The station received approval for a locally based translator station on 96.7 FM and has begun broadcasting contemporary Christian music 21 hours a day and local news and Christian talk programming three hours a day.

"Our programming is determined by our listeners," Hinca told those at a recent Chamber coffee forum. "We have some information but mostly it is a musical ministry station."

The station operates from the former Farm Bureau offices purchased a year ago in Abilene where it moved from Herington. The $280,000-$300,000 cost of the broadcast operation is funded by donations from listeners and organizations, he said.

The flagship station was established by "a group of farmers in southwest Kansas" twenty years ago. "The group decided they wanted Christian radio so they opened a studio in Herington, Kansas."

Since then the station, operated by Great Plains Christian Radio, has added translator and satellators and re broadcasters in Kansas, Texas, Oklahoma and Colorado, making it the largest local broadcast system in the country, Hinca told the group. All programming is scheduled locally by the station's four employees and features James Dobson's Focus on the Family and a program called Family Life Today.

"We are not a church and we don't endorse any one church," Hinca told the group. "Our program is designed to encourage hope."

He said the station ministers to Christians in the area looking for a "common bond" through the radio broadcasts.

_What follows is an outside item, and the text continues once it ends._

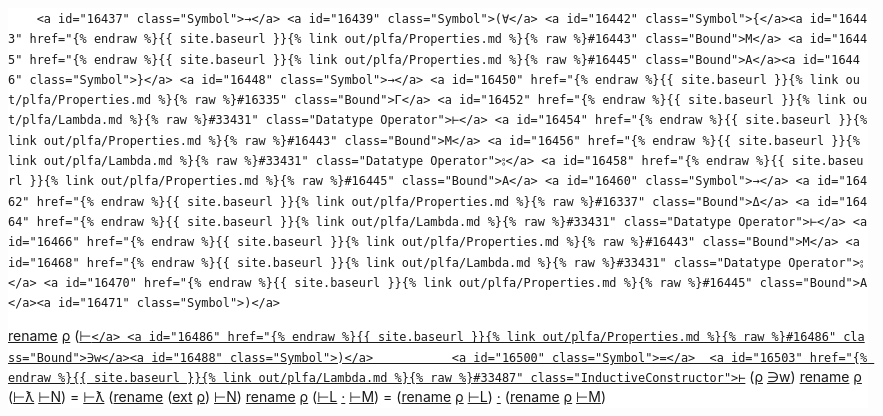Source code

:         <a id="16437" class="Symbol">→</a> <a id="16439" class="Symbol">(∀</a> <a id="16442" class="Symbol">{</a><a id="16443" href="{% endraw %}{{ site.baseurl }}{% link out/plfa/Properties.md %}{% raw %}#16443" class="Bound">M</a> <a id="16445" href="{% endraw %}{{ site.baseurl }}{% link out/plfa/Properties.md %}{% raw %}#16445" class="Bound">A</a><a id="16446" class="Symbol">}</a> <a id="16448" class="Symbol">→</a> <a id="16450" href="{% endraw %}{{ site.baseurl }}{% link out/plfa/Properties.md %}{% raw %}#16335" class="Bound">Γ</a> <a id="16452" href="{% endraw %}{{ site.baseurl }}{% link out/plfa/Lambda.md %}{% raw %}#33431" class="Datatype Operator">⊢</a> <a id="16454" href="{% endraw %}{{ site.baseurl }}{% link out/plfa/Properties.md %}{% raw %}#16443" class="Bound">M</a> <a id="16456" href="{% endraw %}{{ site.baseurl }}{% link out/plfa/Lambda.md %}{% raw %}#33431" class="Datatype Operator">⦂</a> <a id="16458" href="{% endraw %}{{ site.baseurl }}{% link out/plfa/Properties.md %}{% raw %}#16445" class="Bound">A</a> <a id="16460" class="Symbol">→</a> <a id="16462" href="{% endraw %}{{ site.baseurl }}{% link out/plfa/Properties.md %}{% raw %}#16337" class="Bound">Δ</a> <a id="16464" href="{% endraw %}{{ site.baseurl }}{% link out/plfa/Lambda.md %}{% raw %}#33431" class="Datatype Operator">⊢</a> <a id="16466" href="{% endraw %}{{ site.baseurl }}{% link out/plfa/Properties.md %}{% raw %}#16443" class="Bound">M</a> <a id="16468" href="{% endraw %}{{ site.baseurl }}{% link out/plfa/Lambda.md %}{% raw %}#33431" class="Datatype Operator">⦂</a> <a id="16470" href="{% endraw %}{{ site.baseurl }}{% link out/plfa/Properties.md %}{% raw %}#16445" class="Bound">A</a><a id="16471" class="Symbol">)</a>
<a id="16473" href="{% endraw %}{{ site.baseurl }}{% link out/plfa/Properties.md %}{% raw %}#16323" class="Function">rename</a> <a id="16480" href="{% endraw %}{{ site.baseurl }}{% link out/plfa/Properties.md %}{% raw %}#16480" class="Bound">ρ</a> <a id="16482" class="Symbol">(</a><a id="16483" href="{% endraw %}{{ site.baseurl }}{% link out/plfa/Lambda.md %}{% raw %}#33487" class="InductiveConstructor">⊢`</a> <a id="16486" href="{% endraw %}{{ site.baseurl }}{% link out/plfa/Properties.md %}{% raw %}#16486" class="Bound">∋w</a><a id="16488" class="Symbol">)</a>           <a id="16500" class="Symbol">=</a>  <a id="16503" href="{% endraw %}{{ site.baseurl }}{% link out/plfa/Lambda.md %}{% raw %}#33487" class="InductiveConstructor">⊢`</a> <a id="16506" class="Symbol">(</a><a id="16507" href="{% endraw %}{{ site.baseurl }}{% link out/plfa/Properties.md %}{% raw %}#16480" class="Bound">ρ</a> <a id="16509" href="{% endraw %}{{ site.baseurl }}{% link out/plfa/Properties.md %}{% raw %}#16486" class="Bound">∋w</a><a id="16511" class="Symbol">)</a>
<a id="16513" href="{% endraw %}{{ site.baseurl }}{% link out/plfa/Properties.md %}{% raw %}#16323" class="Function">rename</a> <a id="16520" href="{% endraw %}{{ site.baseurl }}{% link out/plfa/Properties.md %}{% raw %}#16520" class="Bound">ρ</a> <a id="16522" class="Symbol">(</a><a id="16523" href="{% endraw %}{{ site.baseurl }}{% link out/plfa/Lambda.md %}{% raw %}#33569" class="InductiveConstructor">⊢ƛ</a> <a id="16526" href="{% endraw %}{{ site.baseurl }}{% link out/plfa/Properties.md %}{% raw %}#16526" class="Bound">⊢N</a><a id="16528" class="Symbol">)</a>           <a id="16540" class="Symbol">=</a>  <a id="16543" href="{% endraw %}{{ site.baseurl }}{% link out/plfa/Lambda.md %}{% raw %}#33569" class="InductiveConstructor">⊢ƛ</a> <a id="16546" class="Symbol">(</a><a id="16547" href="{% endraw %}{{ site.baseurl }}{% link out/plfa/Properties.md %}{% raw %}#16323" class="Function">rename</a> <a id="16554" class="Symbol">(</a><a id="16555" href="{% endraw %}{{ site.baseurl }}{% link out/plfa/Properties.md %}{% raw %}#15244" class="Function">ext</a> <a id="16559" href="{% endraw %}{{ site.baseurl }}{% link out/plfa/Properties.md %}{% raw %}#16520" class="Bound">ρ</a><a id="16560" class="Symbol">)</a> <a id="16562" href="{% endraw %}{{ site.baseurl }}{% link out/plfa/Properties.md %}{% raw %}#16526" class="Bound">⊢N</a><a id="16564" class="Symbol">)</a>
<a id="16566" href="{% endraw %}{{ site.baseurl }}{% link out/plfa/Properties.md %}{% raw %}#16323" class="Function">rename</a> <a id="16573" href="{% endraw %}{{ site.baseurl }}{% link out/plfa/Properties.md %}{% raw %}#16573" class="Bound">ρ</a> <a id="16575" class="Symbol">(</a><a id="16576" href="{% endraw %}{{ site.baseurl }}{% link out/plfa/Properties.md %}{% raw %}#16576" class="Bound">⊢L</a> <a id="16579" href="{% endraw %}{{ site.baseurl }}{% link out/plfa/Lambda.md %}{% raw %}#33676" class="InductiveConstructor Operator">·</a> <a id="16581" href="{% endraw %}{{ site.baseurl }}{% link out/plfa/Properties.md %}{% raw %}#16581" class="Bound">⊢M</a><a id="16583" class="Symbol">)</a>         <a id="16593" class="Symbol">=</a>  <a id="16596" class="Symbol">(</a><a id="16597" href="{% endraw %}{{ site.baseurl }}{% link out/plfa/Properties.md %}{% raw %}#16323" class="Function">rename</a> <a id="16604" href="{% endraw %}{{ site.baseurl }}{% link out/plfa/Properties.md %}{% raw %}#16573" class="Bound">ρ</a> <a id="16606" href="{% endraw %}{{ site.baseurl }}{% link out/plfa/Properties.md %}{% raw %}#16576" class="Bound">⊢L</a><a id="16608" class="Symbol">)</a> <a id="16610" href="{% endraw %}{{ site.baseurl }}{% link out/plfa/Lambda.md %}{% raw %}#33676" class="InductiveConstructor Operator">·</a> <a id="16612" class="Symbol">(</a><a id="16613" href="{% endraw %}{{ site.baseurl }}{% link out/plfa/Properties.md %}{% raw %}#16323" class="Function">rename</a> <a id="16620" href="{% endraw %}{{ site.baseurl }}{% link out/plfa/Properties.md %}{% raw %}#16573" class="Bound">ρ</a> <a id="16622" href="{% endraw %}{{ site.baseurl }}{% link out/plfa/Properties.md %}{% raw %}#16581" class="Bound">⊢M</a><a id="16624" class="Symbol">)</a>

He said three out of ten of the stations listeners "don't care about God but there's something (in the programming) that ministers to them."

As part of the non-profit broadcast industry, advertising can't be sold so funding is dependent on donations. But Hinca says people shouldn't spend their tithes on the station.

"Give your tithe to your local church," Hinca said. "If we found out someone gave us their tithe, I would turn it back."


©Clay Center Dispatch 2009
Reader Opinions:
Greg Newby Oct, 29 2009
  Hello: A correction to your Christian Radio station story. KJIL and Great Plains Christian Broadcasting is headquartered in Meade, kansas. On Hiway 54 south west of Dodge City. The Abilene station serves mainly as a transmitter for that station. They gave out certificates to the first 100 people who called in to say they heard the station come on the air. I was number three. I lived in Meade at the time.
Ruth Wohler Oct, 29 2009
  Praise God for Christian radio stations such as this one!